** Opening SUPPLIED INFORMATION block **
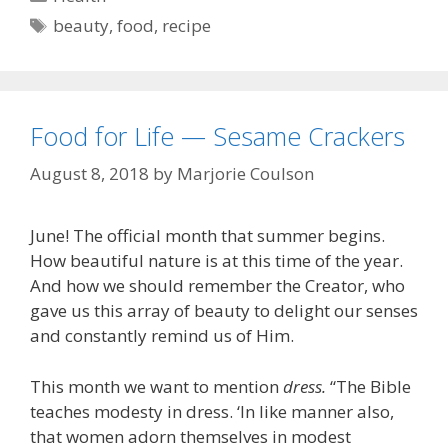
Tags
beauty
,
food
,
recipe
Food for Life — Sesame Crackers
August 8, 2018
by
Marjorie Coulson
June! The official month that summer begins.
How beautiful nature is at this time of the year.
And how we should remember the Creator, who
gave us this array of beauty to delight our senses
and constantly remind us of Him.
This month we want to mention
dress.
“The Bible
teaches modesty in dress. ‘In like manner also,
that women adorn themselves in modest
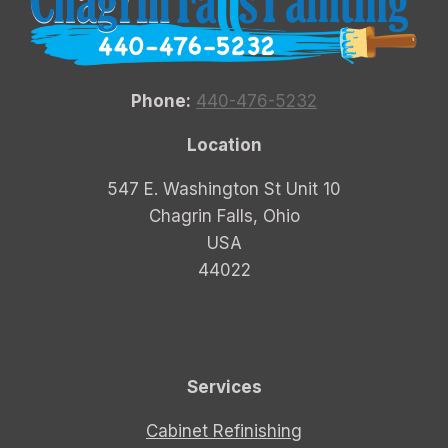
Phone:
440-476-5232
Location
547 E. Washington St Unit 10
Chagrin Falls, Ohio
USA
44022
Services
Cabinet Refinishing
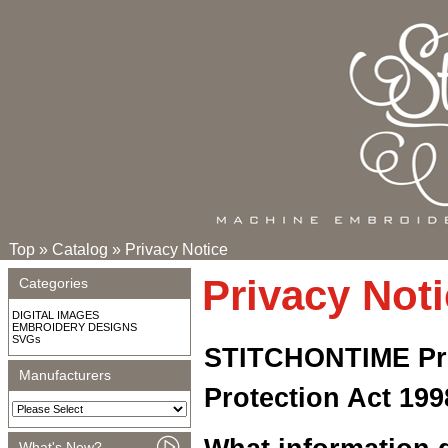
Top
»
Catalog
»
Privacy Notice
Privacy Not
Categories
DIGITAL IMAGES
EMBROIDERY DESIGNS
SVGs
STITCHONTIME Pri
Manufacturers
Protection Act 199
What's New?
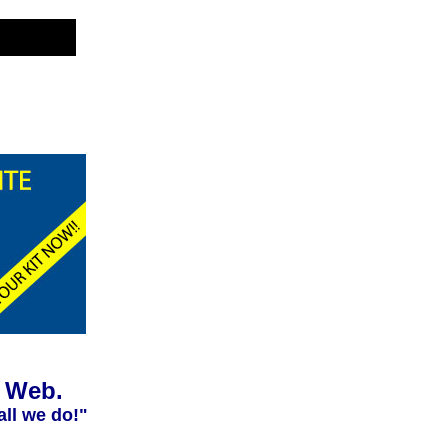
e Web.
all we do!"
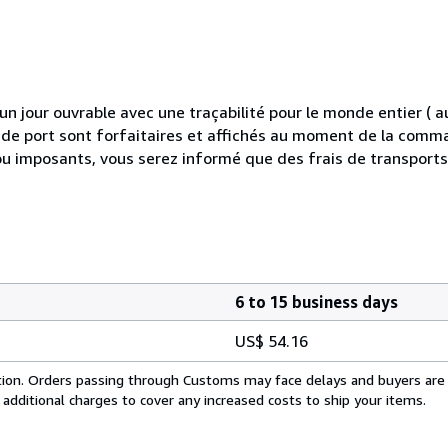
 jour ouvrable avec une traçabilité pour le monde entier (
is de port sont forfaitaires et affichés au moment de la comma
ou imposants, vous serez informé que des frais de transport
6 to 15 business days
US$ 54.16
cation. Orders passing through Customs may face delays and buyers are
 additional charges to cover any increased costs to ship your items.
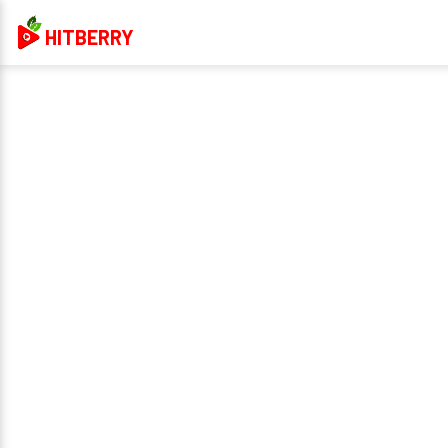
HITBERRY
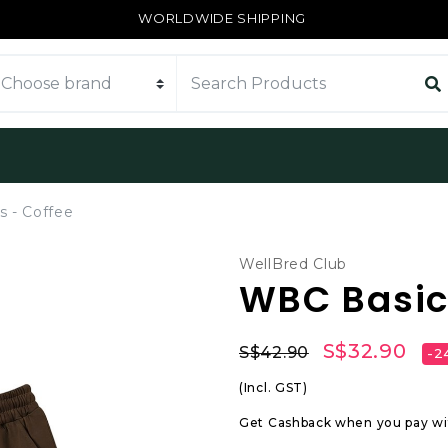
WORLDWIDE SHIPPING
 - Coffee
WellBred Club
WBC Basic 
S$32.90
S$42.90
-2
(Incl. GST)
Get Cashback when you pay w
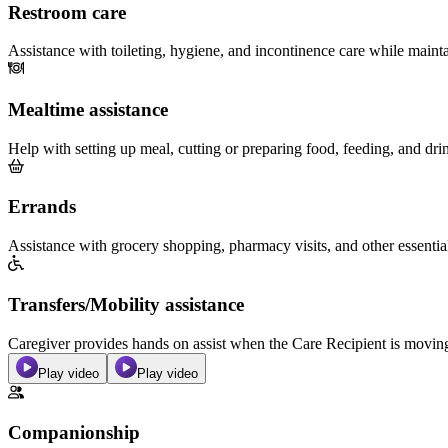
Restroom care
Assistance with toileting, hygiene, and incontinence care while maint
Mealtime assistance
Help with setting up meal, cutting or preparing food, feeding, and dri
Errands
Assistance with grocery shopping, pharmacy visits, and other essentia
Transfers/Mobility assistance
Caregiver provides hands on assist when the Care Recipient is moving f
Play video
Play video
Companionship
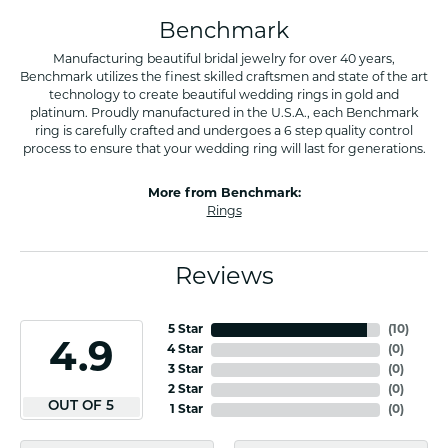
Benchmark
Manufacturing beautiful bridal jewelry for over 40 years,
Benchmark utilizes the finest skilled craftsmen and state of the art
technology to create beautiful wedding rings in gold and
platinum. Proudly manufactured in the U.S.A., each Benchmark
ring is carefully crafted and undergoes a 6 step quality control
process to ensure that your wedding ring will last for generations.
More from Benchmark:
Rings
Reviews
5 Star
(
10
)
4.9
4 Star
(
0
)
3 Star
(
0
)
2 Star
(
0
)
OUT OF 5
1 Star
(
0
)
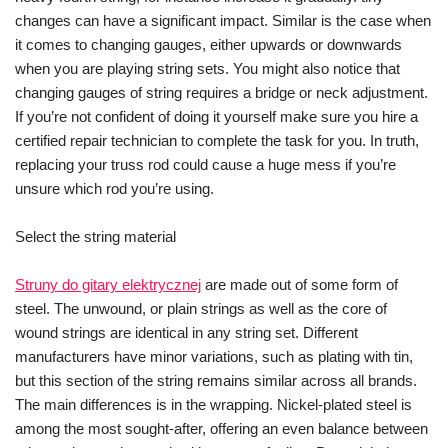
changes can have a significant impact. Similar is the case when
it comes to changing gauges, either upwards or downwards
when you are playing string sets. You might also notice that
changing gauges of string requires a bridge or neck adjustment.
If you’re not confident of doing it yourself make sure you hire a
certified repair technician to complete the task for you. In truth,
replacing your truss rod could cause a huge mess if you’re
unsure which rod you’re using.
Select the string material
Struny do gitary elektrycznej
are made out of some form of
steel. The unwound, or plain strings as well as the core of
wound strings are identical in any string set. Different
manufacturers have minor variations, such as plating with tin,
but this section of the string remains similar across all brands.
The main differences is in the wrapping. Nickel-plated steel is
among the most sought-after, offering an even balance between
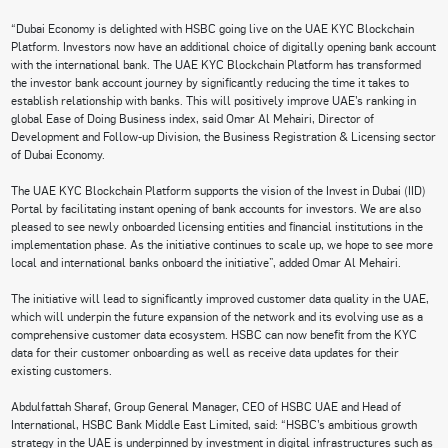
“Dubai Economy is delighted with HSBC going live on the UAE KYC Blockchain
Platform. Investors now have an additional choice of digitally opening bank account
with the international bank. The UAE KYC Blockchain Platform has transformed
the investor bank account journey by significantly reducing the time it takes to
establish relationship with banks. This will positively improve UAE’s ranking in
global Ease of Doing Business index, said Omar Al Mehairi, Director of
Development and Follow-up Division, the Business Registration & Licensing sector
of Dubai Economy.
The UAE KYC Blockchain Platform supports the vision of the Invest in Dubai (IID)
Portal by facilitating instant opening of bank accounts for investors. We are also
pleased to see newly onboarded licensing entities and financial institutions in the
implementation phase. As the initiative continues to scale up, we hope to see more
local and international banks onboard the initiative”, added Omar Al Mehairi.
The initiative will lead to significantly improved customer data quality in the UAE,
which will underpin the future expansion of the network and its evolving use as a
comprehensive customer data ecosystem. HSBC can now benefit from the KYC
data for their customer onboarding as well as receive data updates for their
existing customers.
Abdulfattah Sharaf, Group General Manager, CEO of HSBC UAE and Head of
International, HSBC Bank Middle East Limited, said: “HSBC’s ambitious growth
strategy in the UAE is underpinned by investment in digital infrastructures such as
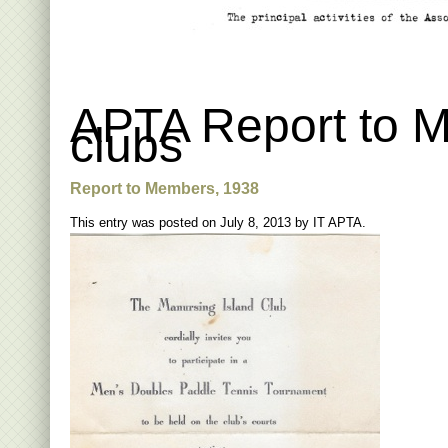
APTA Report to M
clubs
Report to Members, 1938
This entry was posted on
July 8, 2013
by
IT APTA
.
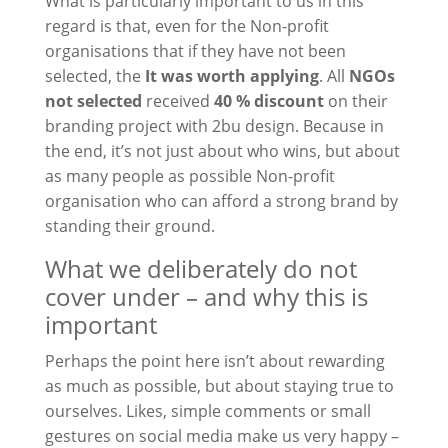
What is particularly important to us in this
regard is that, even for the
Non-profit
organisations that
if they have not been
selected, the
It was worth applying
. All
NGOs
not selected
received
40 % discount
on their
branding project with 2bu design. Because in
the end, it’s not just about who wins, but about
as many people as possible
Non-profit
organisation
who can afford a strong brand by
standing their ground.
What we deliberately do not
cover under – and why this is
important
Perhaps the point here isn’t about rewarding
as much as possible, but about staying true to
ourselves. Likes, simple comments or small
gestures on social media make us very happy –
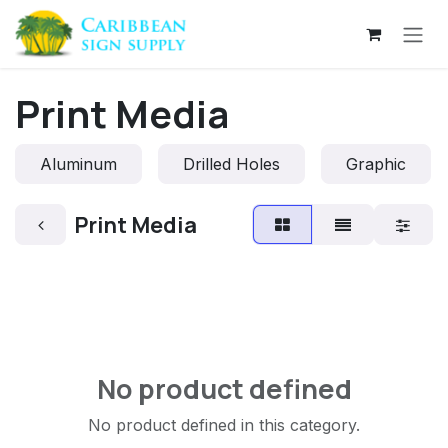
Skip to Content
Print Media
Aluminum
Drilled Holes
Graphic
Print Media
No product defined
No product defined in this category.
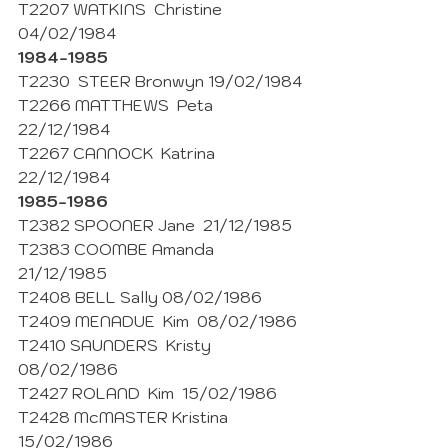
T2207 WATKINS  Christine 
04/02/1984 
1984-1985
T2230  STEER Bronwyn 19/02/1984
T2266 MATTHEWS  Peta  
22/12/1984
T2267 CANNOCK  Katrina  
22/12/1984
1985-1986
T2382 SPOONER Jane  21/12/1985
T2383 COOMBE Amanda  
21/12/1985
T2408 BELL Sally 08/02/1986
T2409 MENADUE  Kim  08/02/1986
T2410 SAUNDERS  Kristy  
08/02/1986
T2427 ROLAND  Kim  15/02/1986 
T2428 McMASTER Kristina  
15/02/1986 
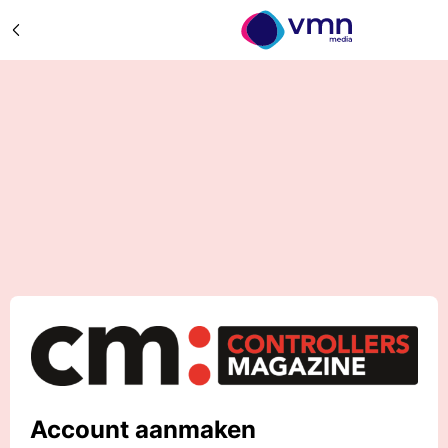
Account aanmaken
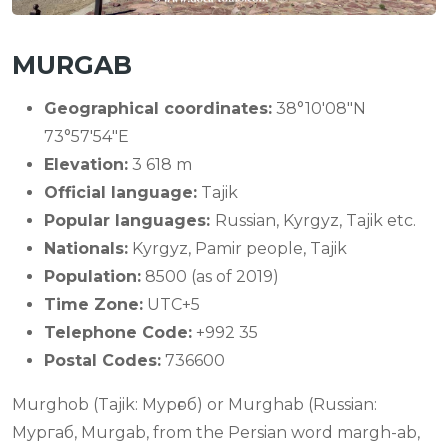
MURGAB
Geographical coordinates:
38°10′08″N
73°57′54″E
Elevation:
3 618 m
Official language:
Tajik
Popular languages:
Russian, Kyrgyz, Tajik etc.
Nationals:
Kyrgyz, Pamir people, Tajik
Population:
8500 (as of 2019)
Time Zone:
UTC+5
Telephone Code:
+992 35
Postal Codes:
736600
Murghob (Tajik: Мурғоб) or Murghab (Russian:
Мургаб, Murgab, from the Persian word margh-ab,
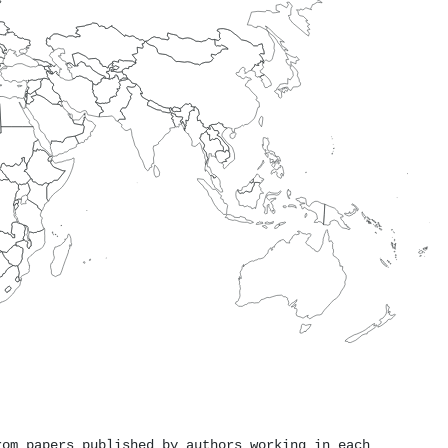
rom papers published by authors working in each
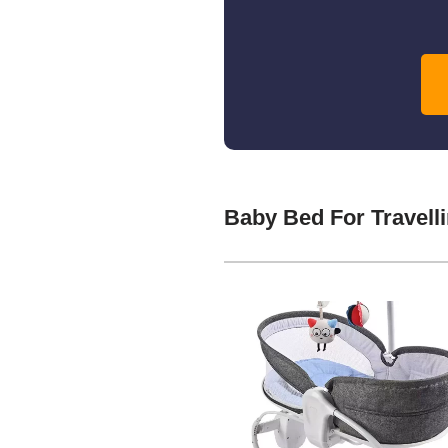
Baby Bed For Travell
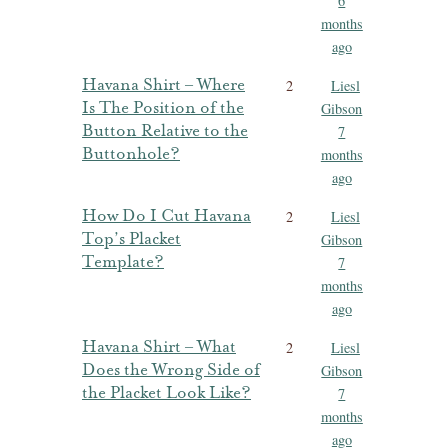
6
months
ago
Havana Shirt – Where
2
Liesl
Is The Position of the
Gibson
Button Relative to the
7
Buttonhole?
months
ago
How Do I Cut Havana
2
Liesl
Top’s Placket
Gibson
Template?
7
months
ago
Havana Shirt – What
2
Liesl
Does the Wrong Side of
Gibson
the Placket Look Like?
7
months
ago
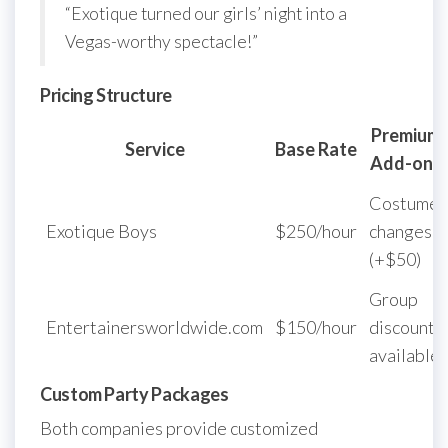
“Exotique turned our girls’ night into a
Vegas-worthy spectacle!”
Pricing Structure
Premium
Service
Base Rate
Add-ons
Costume
Exotique Boys
$250/hour
changes
(+$50)
Group
Entertainersworldwide.com
$150/hour
discounts
available
Custom Party Packages
Both companies provide customized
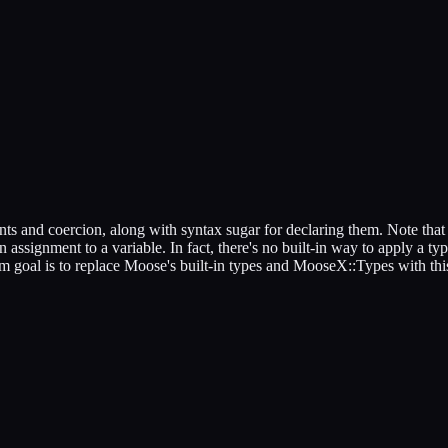
nts and coercion, along with syntax sugar for declaring them. Note that t
 assignment to a variable. In fact, there's no built-in way to apply a typ
erm goal is to replace Moose's built-in types and MooseX::Types with th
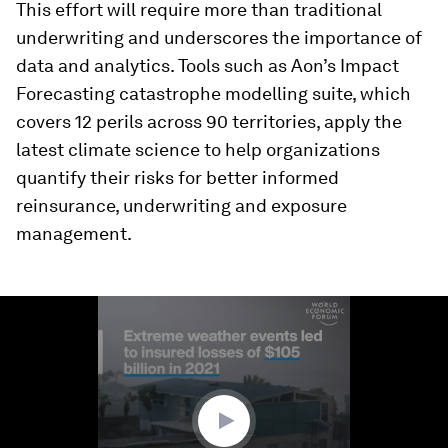
This effort will require more than traditional
underwriting and underscores the importance of
data and analytics. Tools such as Aon’s Impact
Forecasting catastrophe modelling suite, which
covers 12 perils across 90 territories, apply the
latest climate science to help organizations
quantify their risks for better informed
reinsurance, underwriting and exposure
management.
0
seconds
of
1
minute,
29
seconds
** Closing SUPPLIED INFORMATION block **
### WORK INSTRUCTIONS
Arrange every one of the lines above as a numbered list, skipping any blank ones. Leave the pictures out of your answer.

### RESPONSE BOX
1. Tags
2. beauty
3. ,
4. food
5. ,
6. recipe
7. Food for Life — Sesame Crackers
8. August 8, 2018
9. by
10. Marjorie Coulson
11. June! The official month that summer begins.
12. How beautiful nature is at this time of the year.
13. And how we should remember the Creator, who
14. gave us this array of beauty to delight our senses
15. and constantly remind us of Him.
16. This month we want to mention
17. dress.
18. “The Bible
19. teaches modesty in dress. ‘In like manner also,
20. that women adorn themselves in modest
21. Phone:
22. 440-476-5232
23. Location
24. 547 E. Washington St Unit 10
25. Chagrin Falls, Ohio
26. USA
27. 44022
28. Services
29. Cabinet Refinishing
30. Top
31. »
32. Catalog
33. »
34. Privacy Notice
35. Privacy Not
36. Categories
37. DIGITAL IMAGES
38. EMBROIDERY DESIGNS
39. SVGs
40. STITCHONTIME Pri
41. Manufacturers
42. Protection Act 199
43. What's New?
44. e Web.
45. all we do!"
46.  jour ouvrable avec une traçabilité pour le monde entier (
47. is de port sont forfaitaires et affichés au moment de la comma
48. ou imposants, vous serez informé que des frais de transport
49. 6 to 15 business days
50. US$ 54.16
51. cation. Orders passing through Customs may face delays and buyers are
52.  additional charges to cover any increased costs to ship your items.
53. HITBERRY
54. WORLDWIDE SHIPPING
55.  - Coffee
56. WellBred Club
57. WBC Basic 
58. S$32.90
59. S$42.90
60. -2
61. (Incl. GST)
62. Get Cashback when you pay w
63. Restroom care
64. Assistance with toileting, hygiene, and incontinence care while maint
65. Mealtime assistance
66. Help with setting up meal, cutting or preparing food, feeding, and dri
67. Errands
68. Assistance with grocery shopping, pharmacy visits, and other essentia
69. Transfers/Mobility assistance
70. Caregiver provides hands on assist when the Care Recipient is moving f
71. Play video
72. Play video
73. Companionship
74. Benchmark
75. Manufacturing beautiful bridal jewelry for over 40 years,
76. Benchmark utilizes the finest skilled craftsmen and state of the art
77. technology to create beautiful wedding rings in gold and
78. platinum. Proudly manufactured in the U.S.A., each Benchmark
79. ring is carefully crafted and undergoes a 6 step quality control
80. process to ensure that your wedding ring will last for generations.
81. More from Benchmark:
82. Rings
83. Reviews
84. 5 Star
85. (
86. 10
87. )
88. 4.9
89. 4 Star
90. (
91. 0
92. )
93. 3 Star
94. (
95. 0
96. )
97. 2 Star
98. (
99. 0
100. )
101. OUT OF 5
102. 1 Star
103. (
104. 0
105. )
106. changes can have a significant impact. Similar is the case when
107. it comes to changing gauges, either upwards or downwards
108. when you are playing string sets. You might also notice that
109. changing gauges of string requires a bridge or neck adjustment.
110. If you’re not confident of doing it yourself make sure you hire a
111. certified repair technician to complete the task for you. In truth,
112. replacing your truss rod could cause a huge mess if you’re
113. unsure which rod you’re using.
114. Select the string material
115. Struny do gitary elektrycznej
116. are made out of some form of
117. steel. The unwound, or plain strings as well as the core of
118. wound strings are identical in any string set. Different
119. manufacturers have minor variations, such as plating with tin,
120. but this section of the string remains similar across all brands.
121. The main differences is in the wrapping. Nickel-plated steel is
122. among the most sought-after, offering an even balance between
123. “Dubai Economy is delighted with HSBC going live on the UAE KYC Blockchain
124. Platform. Investors now have an additional choice of digitally opening bank account
125. with the international bank. The UAE KYC Blockchain Platform has transformed
126. the investor bank account journey by significantly reducing the time it takes to
127. establish relationship with banks. This will positively improve UAE’s ranking in
128. global Ease of Doing Business index, said Omar Al Mehairi, Director of
129. Development and Follow-up Division, the Business Registration & Licensing sector
130. of Dubai Economy.
131. The UAE KYC Blockchain Platform supports the vision of the Invest in Dubai (IID)
132. Portal by facilitating instant opening of bank accounts for investors. We are also
133. pleased to see newly onboarded licensing entities and financial institutions in the
134. implementation phase. As the initiative continues to scale up, we hope to see more
135. local and international banks onboard the initiative”, added Omar Al Mehairi.
136. The initiative will lead to significantly improved customer data quality in the UAE,
137. which will underpin the future expansion of the network and its evolving use as a
138. comprehensive customer data ecosystem. HSBC can now benefit from the KYC
139. data for their customer onboarding as well as receive data updates for their
140. existing customers.
141. Abdulfattah Sharaf, Group General Manager, CEO of HSBC UAE and Head of
142. International, HSBC Bank Middle East Limited, said: “HSBC’s ambitious growth
143. strategy in the UAE is underpinned by investment in digital infrastructures such as
144. APTA Report to M
145. clubs
146. Report to Members, 1938
147. This entry was posted on
148. July 8, 2013
149. by
150. IT APTA
151. .
152. What is particularly important to us in this
153. regard is that, even for the
154. Non-profit
155. organisations that
156. if they have not been
157. selected, the
158. It was worth applying
159. . All
160. NGOs
161. not selected
162. received
163. 40 % discount
164. on their
165. branding project with 2bu design. Because in
166. the end, it’s not just about who wins, but about
167. as many people as possible
168. Non-profit
169. organisation
170. who can afford a strong brand by
171. standing their ground.
172. What we deliberately do not
173. cover under – and why this is
174. important
175. Perhaps the point here isn’t about rewarding
176. as much as possible, but about staying true to
177. ourselves. Likes, simple comments or small
178. gestures on social media make us very happy –
179. Skip to Content
180. Print Media
181. Aluminum
182. Drilled Holes
183. Graphic
184. Print Media
185. No product defined
186. No product defined in this category.
187. T2207 WATKINS  Christine 
188. 04/02/1984 
189. 1984-1985
190. T2230  STEER Bronwyn 19/02/1984
191. T2266 MATTHEWS  Peta  
192. 22/12/1984
193. T2267 CANNOCK  Katrina  
194. 22/12/1984
195. 1985-1986
196. T2382 SPOONER Jane  21/12/1985
197. T2383 COOMBE Amanda  
198. 21/12/1985
199. T2408 BELL Sally 08/02/1986
200. T2409 MENADUE  Kim  08/02/1986
201. T2410 SAUNDERS  Kristy  
202. 08/02/1986
203. T2427 ROLAND  Kim  15/02/1986 
204. T2428 McMASTER Kristina  
205. 15/02/1986 
206. Account aanmaken
207. MURGAB
208. Geographical coordinates:
209. 38°10′08″N
210. 73°57′54″E
211. Elevation:
212. 3 618 m
213. Official language:
214. Tajik
215. Popular languages:
216. Russian, Kyrgyz, Tajik etc.
217. Nationals:
218. Kyrgyz, Pamir people, Tajik
219. Population:
220. 8500 (as of 2019)
221. Time Zone:
222. UTC+5
223. Telephone Code:
224. +992 35
225. Postal Codes:
226. 736600
227. Murghob (Tajik: Мурғоб) or Murghab (Russian:
228. Мургаб, Murgab, from the Persian word margh-ab,
229. rom papers published by authors working in each
230. Baby Bed For Travell
231. 6
232. months
233. ago
234. Havana Shirt – Where
235. 2
236. Liesl
237. Is The Position of the
238. Gibson
239. Button Relative to the
240. 7
241. Buttonhole?
242. months
243. ago
244. How Do I Cut Havana
245. 2
246. Liesl
247. Top’s Placket
248. Gibson
249. Template?
250. 7
251. months
252. ago
253. Havana Shirt – What
254. 2
255. Liesl
256. Does the Wrong Side of
257. Gibson
258. the Placket Look Like?
259. 7
260. months
261. ago
262. “Exotique turned our girls’ night into a
263. Vegas-worthy spectacle!”
264. Pricing Structure
265. Premium
266. Service
267. Base Rate
268. Add-ons
269. Costume
270. Exotique Boys
271. $250/hour
272. changes
273. (+$50)
274. Group
275. Entertainersworldwide.com
276. $150/hour
277. discounts
278. available
279. Custom Party Packages
280. Both companies provide customized
281. nts and coercion, along with syntax sugar for declaring them. Note that t
282.  assignment to a variable. In fact, there's no built-in way to apply a typ
283. erm goal is to replace Moose's built-in types and MooseX::Types with th
284. This effort will require more than traditional
285. underwriting and underscores the importance of
286. data and analytics. Tools such as Aon’s Impact
287. Forecasting catastrophe modelling suite, which
288. covers 12 perils across 90 territories, apply the
289. latest climate science to help organizations
290. quantify their risks for better informed
291. reinsurance, underwriting and exposure
292. management.
293. 0
294. seconds
295. of
296. 1
297. minute,
298. 29
299. seconds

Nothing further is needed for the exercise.